EXERCISE INSTRUCTIONS
Below are some records; output exactly the lines from the line with "index pip: (396, 286)" to the line with "thumb ip: (707, 210)", both ends kept, and nothing more.

········

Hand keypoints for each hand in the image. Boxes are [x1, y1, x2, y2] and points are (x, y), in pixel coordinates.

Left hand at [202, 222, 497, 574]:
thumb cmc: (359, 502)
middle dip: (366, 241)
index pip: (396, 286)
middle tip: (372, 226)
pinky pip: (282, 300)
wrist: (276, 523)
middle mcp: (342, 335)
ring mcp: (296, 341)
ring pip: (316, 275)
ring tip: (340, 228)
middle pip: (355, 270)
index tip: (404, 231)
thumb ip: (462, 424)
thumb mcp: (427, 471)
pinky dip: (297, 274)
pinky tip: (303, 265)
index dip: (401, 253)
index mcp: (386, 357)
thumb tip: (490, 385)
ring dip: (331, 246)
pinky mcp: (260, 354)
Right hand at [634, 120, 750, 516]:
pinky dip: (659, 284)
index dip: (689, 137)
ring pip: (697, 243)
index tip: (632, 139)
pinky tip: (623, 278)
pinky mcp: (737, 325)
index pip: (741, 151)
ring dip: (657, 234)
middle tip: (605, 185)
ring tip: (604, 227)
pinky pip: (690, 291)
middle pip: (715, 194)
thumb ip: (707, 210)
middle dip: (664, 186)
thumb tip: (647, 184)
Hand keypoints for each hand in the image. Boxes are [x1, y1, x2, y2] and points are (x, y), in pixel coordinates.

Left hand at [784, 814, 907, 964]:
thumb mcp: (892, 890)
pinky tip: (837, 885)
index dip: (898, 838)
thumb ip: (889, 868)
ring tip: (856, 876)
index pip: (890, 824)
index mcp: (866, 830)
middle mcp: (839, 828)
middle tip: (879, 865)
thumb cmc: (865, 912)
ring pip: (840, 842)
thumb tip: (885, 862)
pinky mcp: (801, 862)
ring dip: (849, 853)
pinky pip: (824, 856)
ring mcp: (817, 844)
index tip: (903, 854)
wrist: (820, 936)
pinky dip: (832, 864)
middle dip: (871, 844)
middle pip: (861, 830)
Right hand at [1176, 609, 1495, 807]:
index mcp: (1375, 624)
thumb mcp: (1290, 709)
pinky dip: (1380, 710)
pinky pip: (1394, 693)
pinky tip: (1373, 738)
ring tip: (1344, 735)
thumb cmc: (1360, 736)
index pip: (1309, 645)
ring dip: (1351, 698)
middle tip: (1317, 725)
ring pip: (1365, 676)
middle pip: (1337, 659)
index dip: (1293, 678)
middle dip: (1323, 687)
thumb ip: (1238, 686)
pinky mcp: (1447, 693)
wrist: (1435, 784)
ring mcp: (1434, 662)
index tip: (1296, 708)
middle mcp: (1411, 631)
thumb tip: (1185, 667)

········

EXERCISE RESPONSE
index pip: (396, 286)
middle tip: (372, 226)
pinky pip: (282, 300)
wrist: (276, 523)
middle mcp: (342, 335)
ring mcp: (296, 341)
ring pip: (316, 275)
ring tip: (340, 228)
middle pip: (355, 270)
index tip: (404, 231)
thumb ip: (462, 424)
thumb mcp: (427, 471)
pinky dip: (297, 274)
pinky tip: (303, 265)
index dip: (401, 253)
index mcp: (386, 357)
thumb tip: (490, 385)
ring dip: (331, 246)
pinky mcp: (260, 354)
Right hand at [634, 120, 750, 516]:
pinky dip: (659, 284)
index dip: (689, 137)
ring pip: (697, 243)
index tip: (632, 139)
pinky tip: (623, 278)
pinky mcp: (737, 325)
index pip: (741, 151)
ring dip: (657, 234)
middle tip: (605, 185)
ring tip: (604, 227)
pinky pip: (690, 291)
middle pip: (715, 194)
thumb ip: (707, 210)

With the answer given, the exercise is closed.